DeepLearning.ai Study Group II
Report of Week 5
Deep Learning Study Group II is a 16 week-long study group, in which we cover advanced deep learning study series for AI enthusiasts and computer engineers. We follow up materials on https://www.deeplearning.ai each week and get together on saturdays to discuss them.
On December 29, we gathered for the fifth week of DeepLearning.ai Study Group II and discussed the course titled “The Practical Aspects of Deep Learning”.
Our guide Ata Utku Oğuz, who is from the alumni of inzva’s DeepLearning.ai Study Group I from the previous year, started the session by talking about different types of tools and libraries he uses in his professional life and went onto explain ways this week’s topic will help enhancing the models we train.
When it comes to practice, implementing a neural network is a profoundly iterative process. No matter how experienced a person is, when trying to figure out which model works best for a certain case, they will surely have to take a trial-and-error approach and experiment with various values so as to reach the best outcomes.
To make things easier while iterating, we need to split our data into train/dev/test sets which are for training data, tuning the hyperparameters and testing, respectively. It is important to note that while establishing the sets, train and test sets should be chosen from the same distribution. For example, we would get high test error if we chose images of cat drawings for the train dataset and cat pictures that are taken by a camera for the test dataset. After properly splitting, we train algorithms on the training set and use our dev set to see which model works the best, then use the test on that model to see how well the algorithm is functioning. The results of the test set will offer you an unbiased estimate. One of the participants, Yasin Kaya’s comment highlighted the importance of labelling: if the data is not labelled accurately, despite having a low train and test error, we may still get misleading outcomes.

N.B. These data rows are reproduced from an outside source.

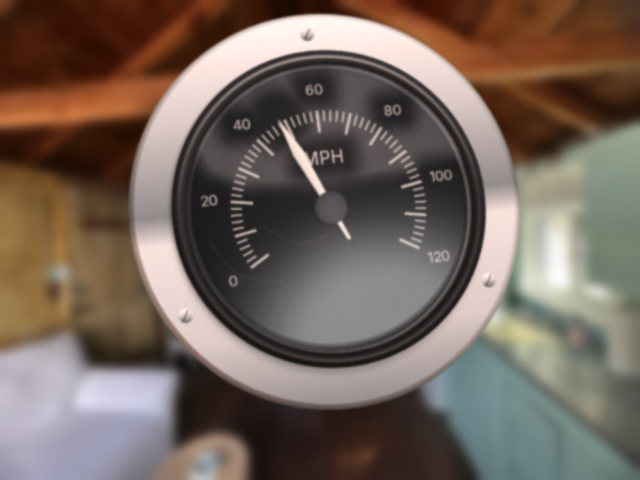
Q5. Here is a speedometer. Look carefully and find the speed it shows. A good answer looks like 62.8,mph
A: 48,mph
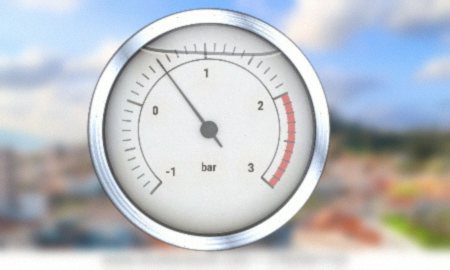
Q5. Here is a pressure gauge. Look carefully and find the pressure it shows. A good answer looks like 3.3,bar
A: 0.5,bar
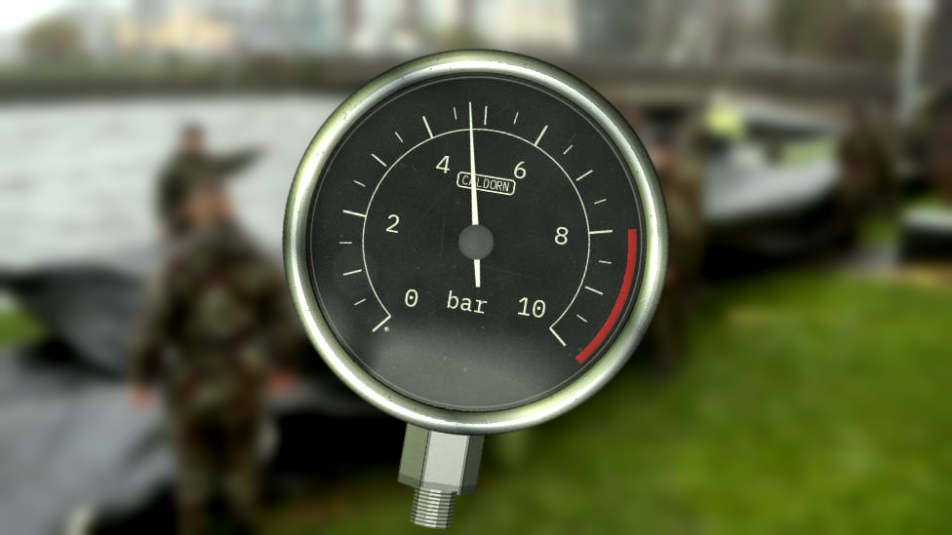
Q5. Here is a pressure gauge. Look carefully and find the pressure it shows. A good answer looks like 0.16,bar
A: 4.75,bar
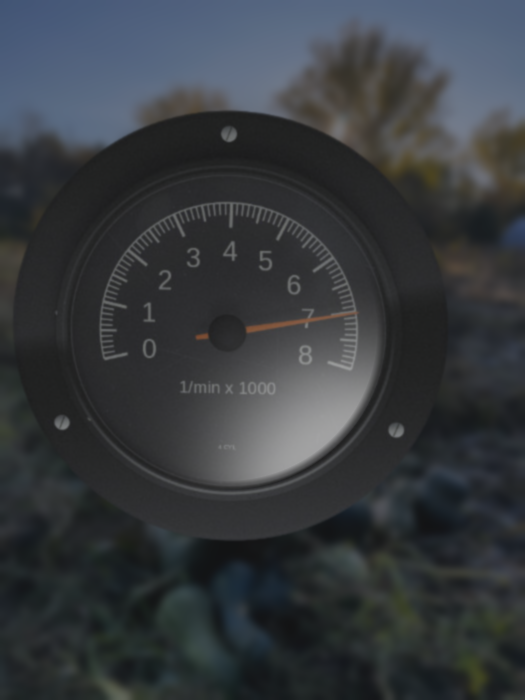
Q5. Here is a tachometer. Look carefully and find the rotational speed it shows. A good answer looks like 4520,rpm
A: 7000,rpm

After talking about sets, we introduced the concept of bias-variance-trade-off in Deep Learning Error which basically means finding a balance of bias and variance to achieve the best possible outcome. Bias is the difference between our model’s prediction and correct value. If a model has high bias and low variance at the same time, it will be underfitting. On the other hand, since variance is our algorithm’s sensitivity to different training sets, having a classifier of high variance will make the model memorize the whole training set which will ultimately result in overfitting. Even though high variance may give an quite low error rate such as 1% in the train set, at the same time, it may give an quite large error rate such as 11% in test set. Overall, an algorithm must neither overfit nor underfit the model you train so that it can minimize the errors.
If we have a high bias problem, picking a more complex model with more hidden layers and/or training it longer will help you solve it. If you have a high variance problem, you can try to get more data and if fail to do so, you can do regularization and reduce the variance at the cost of a little amount of bias variance tradeoff.

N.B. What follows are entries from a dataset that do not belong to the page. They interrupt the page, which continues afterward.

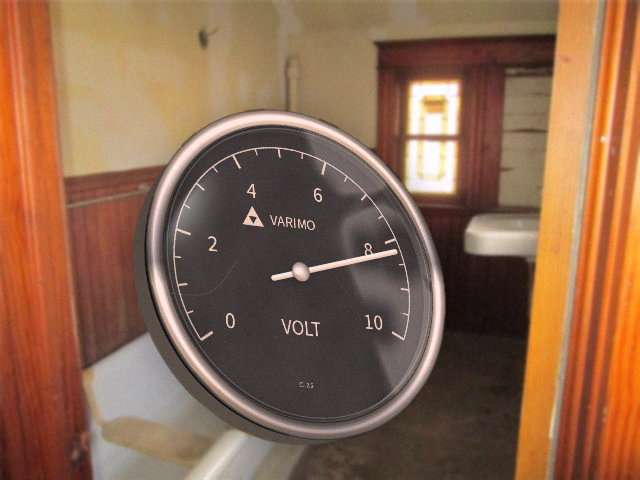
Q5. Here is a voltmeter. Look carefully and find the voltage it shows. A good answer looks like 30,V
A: 8.25,V
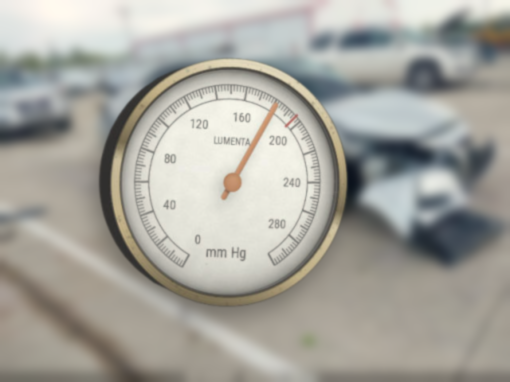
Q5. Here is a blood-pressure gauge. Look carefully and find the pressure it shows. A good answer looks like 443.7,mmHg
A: 180,mmHg
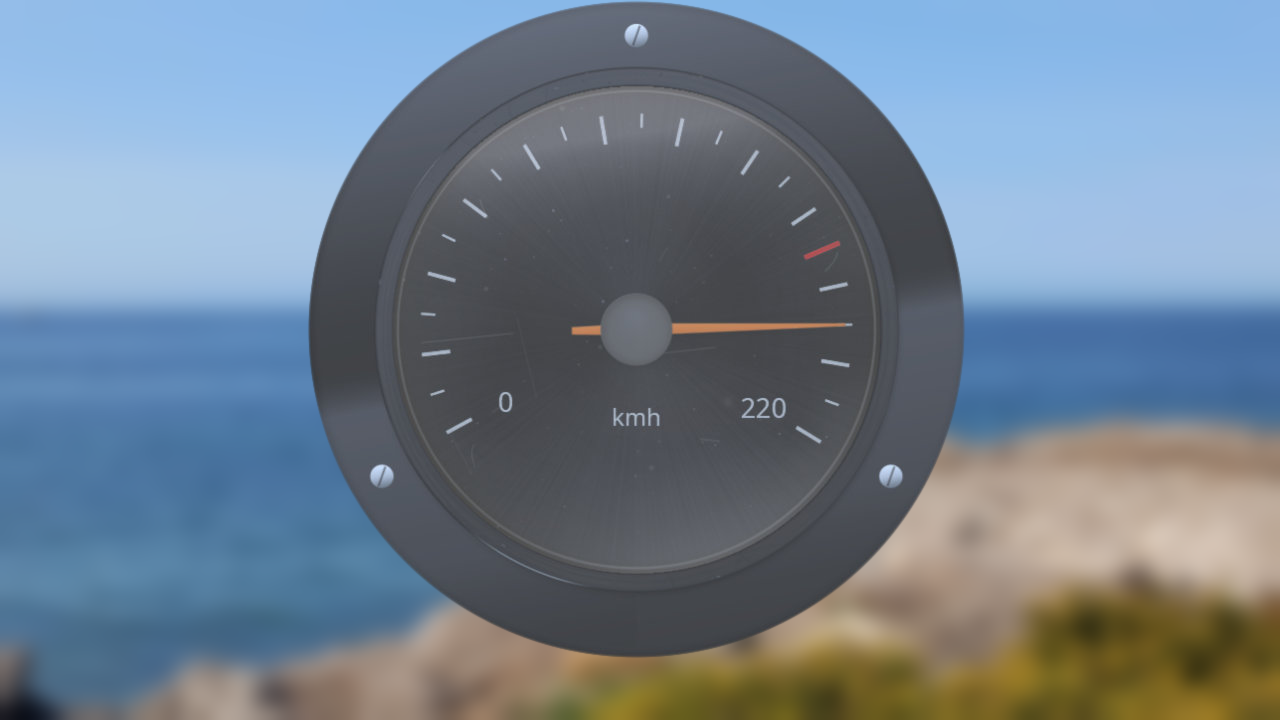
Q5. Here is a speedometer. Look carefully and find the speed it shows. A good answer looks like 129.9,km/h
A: 190,km/h
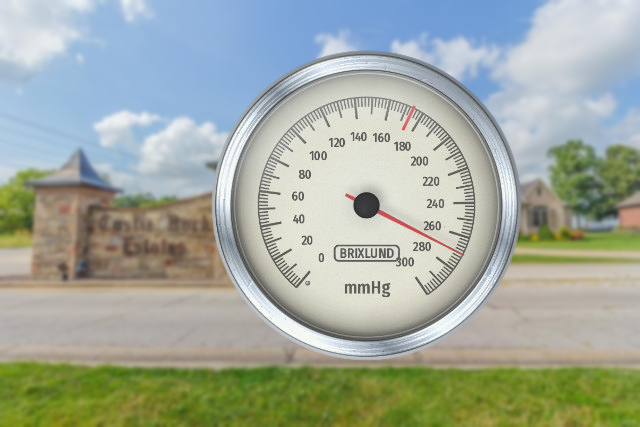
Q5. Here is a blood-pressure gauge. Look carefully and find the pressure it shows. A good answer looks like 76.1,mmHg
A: 270,mmHg
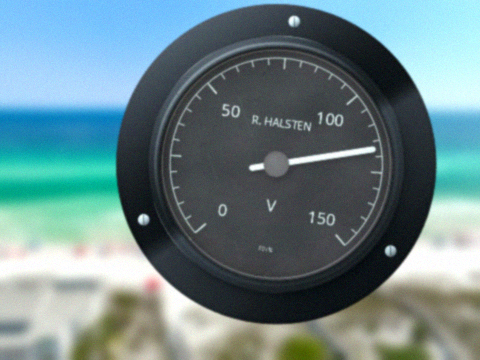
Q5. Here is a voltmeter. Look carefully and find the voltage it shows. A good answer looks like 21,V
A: 117.5,V
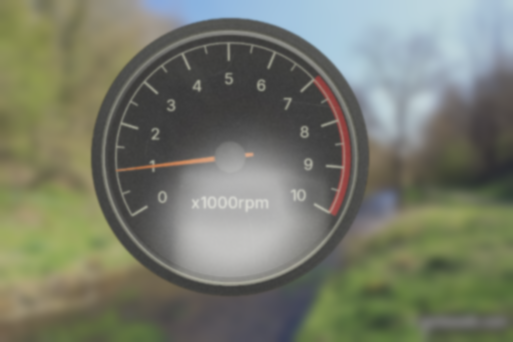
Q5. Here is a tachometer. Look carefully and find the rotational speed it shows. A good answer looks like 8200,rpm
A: 1000,rpm
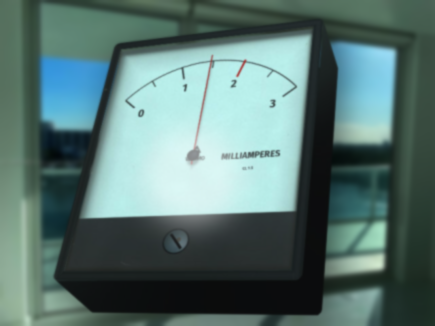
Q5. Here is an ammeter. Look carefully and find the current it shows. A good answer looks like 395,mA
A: 1.5,mA
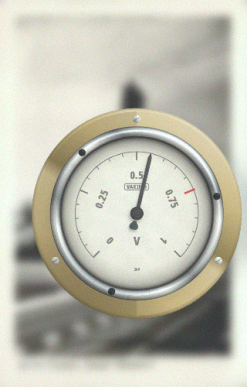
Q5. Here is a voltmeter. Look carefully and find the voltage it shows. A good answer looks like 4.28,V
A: 0.55,V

The training speed of the neural network is another problem. We do have some methods to fasten the learning speed. The first approach would be normalization. To apply normalization to our dataset, we move the dataset to the mean. This process will give us a bowl-shaped dataset, and having a bowl-shaped dataset speeds up the learning part. The second approach would be the initializing the neuron weights with a formula instead of in random. Normally, we need to initialize neurons randomly. However, we have some other methods that are known to work better than random initialization such as Xavier Initialization. Though, these methods may give slightly better results, it is still a choice whether we implement them or not.
Another topic worth mentioning is gradient checking which helps us debug by finding out whether we do our calculations correctly or not. But, as our guide Utku pointed out, the libraries use this method by default anyway, therefore it not necessary to implement it ourselves.

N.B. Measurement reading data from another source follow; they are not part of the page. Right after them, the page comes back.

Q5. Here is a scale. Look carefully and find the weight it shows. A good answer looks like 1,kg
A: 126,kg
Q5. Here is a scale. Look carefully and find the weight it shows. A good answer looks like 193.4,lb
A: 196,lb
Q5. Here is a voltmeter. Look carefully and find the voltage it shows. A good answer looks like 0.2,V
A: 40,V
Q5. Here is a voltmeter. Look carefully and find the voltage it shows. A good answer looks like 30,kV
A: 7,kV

Next week’s discussion will be about different types of optimization methods such as (Stochastic) Gradient Descent, Momentum, RMSProp and Adam and we will follow up the course titled “Optimization Algorithms”on coursera.
Guide of the WeeK: ATA UTKU OGUZ
Ata Utku received his B.Sc. degree in Electrical and Electronics Engineering from Bilkent University in 2014. He also graduated from UCLA in 2015 with certificate in Project Management. Now, he is working in Türkiye İş Bankası as a data engineer since 2015.
His working areas are data preparations, data analysis and data presentations.